● TASK STATEMENT
Transcribe every entry word for word.

######

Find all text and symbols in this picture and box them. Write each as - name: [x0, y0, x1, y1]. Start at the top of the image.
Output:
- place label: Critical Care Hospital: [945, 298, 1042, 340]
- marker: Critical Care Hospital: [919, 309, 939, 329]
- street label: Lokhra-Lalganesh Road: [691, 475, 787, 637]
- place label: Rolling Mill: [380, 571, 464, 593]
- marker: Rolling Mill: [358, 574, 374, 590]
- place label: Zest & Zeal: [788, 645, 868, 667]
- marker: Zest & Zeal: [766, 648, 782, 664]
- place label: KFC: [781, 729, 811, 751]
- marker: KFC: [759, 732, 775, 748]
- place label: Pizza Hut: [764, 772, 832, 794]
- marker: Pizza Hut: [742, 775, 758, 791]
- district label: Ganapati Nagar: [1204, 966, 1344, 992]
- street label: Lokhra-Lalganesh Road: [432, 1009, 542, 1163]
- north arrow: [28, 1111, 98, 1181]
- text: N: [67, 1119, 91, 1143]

######

● SOLUTION
Find all text and symbols in this picture and box them. Write each as - name: [x0, y0, x1, y1]. Start at the top of the image.
Output:
- place label: Critical Care Hospital: [945, 298, 1042, 340]
- marker: Critical Care Hospital: [919, 309, 939, 329]
- street label: Lokhra-Lalganesh Road: [691, 475, 787, 637]
- place label: Rolling Mill: [380, 571, 464, 593]
- marker: Rolling Mill: [358, 574, 374, 590]
- place label: Zest & Zeal: [788, 645, 868, 667]
- marker: Zest & Zeal: [766, 648, 782, 664]
- place label: KFC: [781, 729, 811, 751]
- marker: KFC: [759, 732, 775, 748]
- place label: Pizza Hut: [764, 772, 832, 794]
- marker: Pizza Hut: [742, 775, 758, 791]
- district label: Ganapati Nagar: [1204, 966, 1344, 992]
- street label: Lokhra-Lalganesh Road: [432, 1009, 542, 1163]
- north arrow: [28, 1111, 98, 1181]
- text: N: [67, 1119, 91, 1143]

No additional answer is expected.